-------- GIVEN DATA --------

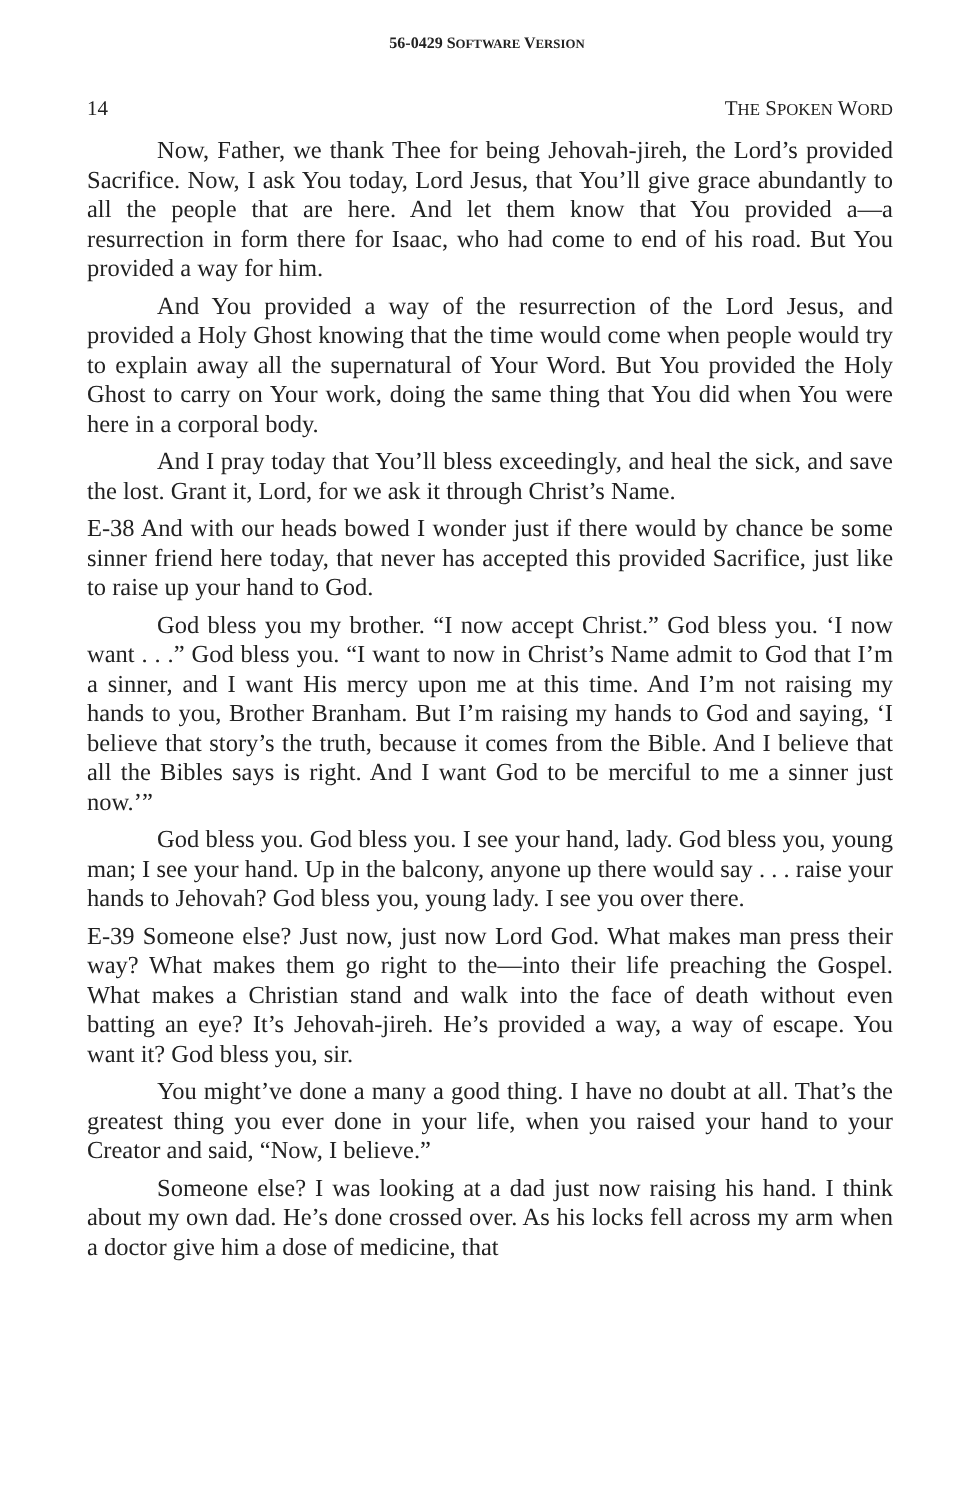56-0429 SOFTWARE VERSION
14 THE SPOKEN WORD
Now, Father, we thank Thee for being Jehovah-jireh, the Lord’s provided Sacrifice. Now, I ask You today, Lord Jesus, that You’ll give grace abundantly to all the people that are here. And let them know that You provided a—a resurrection in form there for Isaac, who had come to end of his road. But You provided a way for him.
And You provided a way of the resurrection of the Lord Jesus, and provided a Holy Ghost knowing that the time would come when people would try to explain away all the supernatural of Your Word. But You provided the Holy Ghost to carry on Your work, doing the same thing that You did when You were here in a corporal body.
And I pray today that You’ll bless exceedingly, and heal the sick, and save the lost. Grant it, Lord, for we ask it through Christ’s Name.
E-38 And with our heads bowed I wonder just if there would by chance be some sinner friend here today, that never has accepted this provided Sacrifice, just like to raise up your hand to God.
God bless you my brother. “I now accept Christ.” God bless you. ‘I now want . . .” God bless you. “I want to now in Christ’s Name admit to God that I’m a sinner, and I want His mercy upon me at this time. And I’m not raising my hands to you, Brother Branham. But I’m raising my hands to God and saying, ‘I believe that story’s the truth, because it comes from the Bible. And I believe that all the Bibles says is right. And I want God to be merciful to me a sinner just now.’”
God bless you. God bless you. I see your hand, lady. God bless you, young man; I see your hand. Up in the balcony, anyone up there would say . . . raise your hands to Jehovah? God bless you, young lady. I see you over there.
E-39 Someone else? Just now, just now Lord God. What makes man press their way? What makes them go right to the—into their life preaching the Gospel. What makes a Christian stand and walk into the face of death without even batting an eye? It’s Jehovah-jireh. He’s provided a way, a way of escape. You want it? God bless you, sir.
You might’ve done a many a good thing. I have no doubt at all. That’s the greatest thing you ever done in your life, when you raised your hand to your Creator and said, “Now, I believe.”
Someone else? I was looking at a dad just now raising his hand. I think about my own dad. He’s done crossed over. As his locks fell across my arm when a doctor give him a dose of medicine, that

--------

_EXERCISE GOAL_. Give an exact copy of the data, and omit any pictures it holds.

_RESULT FOR THIS TASK_.
56-0429 SOFTWARE VERSION
14 THE SPOKEN WORD
Now, Father, we thank Thee for being Jehovah-jireh, the Lord’s provided Sacrifice. Now, I ask You today, Lord Jesus, that You’ll give grace abundantly to all the people that are here. And let them know that You provided a—a resurrection in form there for Isaac, who had come to end of his road. But You provided a way for him.
And You provided a way of the resurrection of the Lord Jesus, and provided a Holy Ghost knowing that the time would come when people would try to explain away all the supernatural of Your Word. But You provided the Holy Ghost to carry on Your work, doing the same thing that You did when You were here in a corporal body.
And I pray today that You’ll bless exceedingly, and heal the sick, and save the lost. Grant it, Lord, for we ask it through Christ’s Name.
E-38 And with our heads bowed I wonder just if there would by chance be some sinner friend here today, that never has accepted this provided Sacrifice, just like to raise up your hand to God.
God bless you my brother. “I now accept Christ.” God bless you. ‘I now want . . .” God bless you. “I want to now in Christ’s Name admit to God that I’m a sinner, and I want His mercy upon me at this time. And I’m not raising my hands to you, Brother Branham. But I’m raising my hands to God and saying, ‘I believe that story’s the truth, because it comes from the Bible. And I believe that all the Bibles says is right. And I want God to be merciful to me a sinner just now.’”
God bless you. God bless you. I see your hand, lady. God bless you, young man; I see your hand. Up in the balcony, anyone up there would say . . . raise your hands to Jehovah? God bless you, young lady. I see you over there.
E-39 Someone else? Just now, just now Lord God. What makes man press their way? What makes them go right to the—into their life preaching the Gospel. What makes a Christian stand and walk into the face of death without even batting an eye? It’s Jehovah-jireh. He’s provided a way, a way of escape. You want it? God bless you, sir.
You might’ve done a many a good thing. I have no doubt at all. That’s the greatest thing you ever done in your life, when you raised your hand to your Creator and said, “Now, I believe.”
Someone else? I was looking at a dad just now raising his hand. I think about my own dad. He’s done crossed over. As his locks fell across my arm when a doctor give him a dose of medicine, that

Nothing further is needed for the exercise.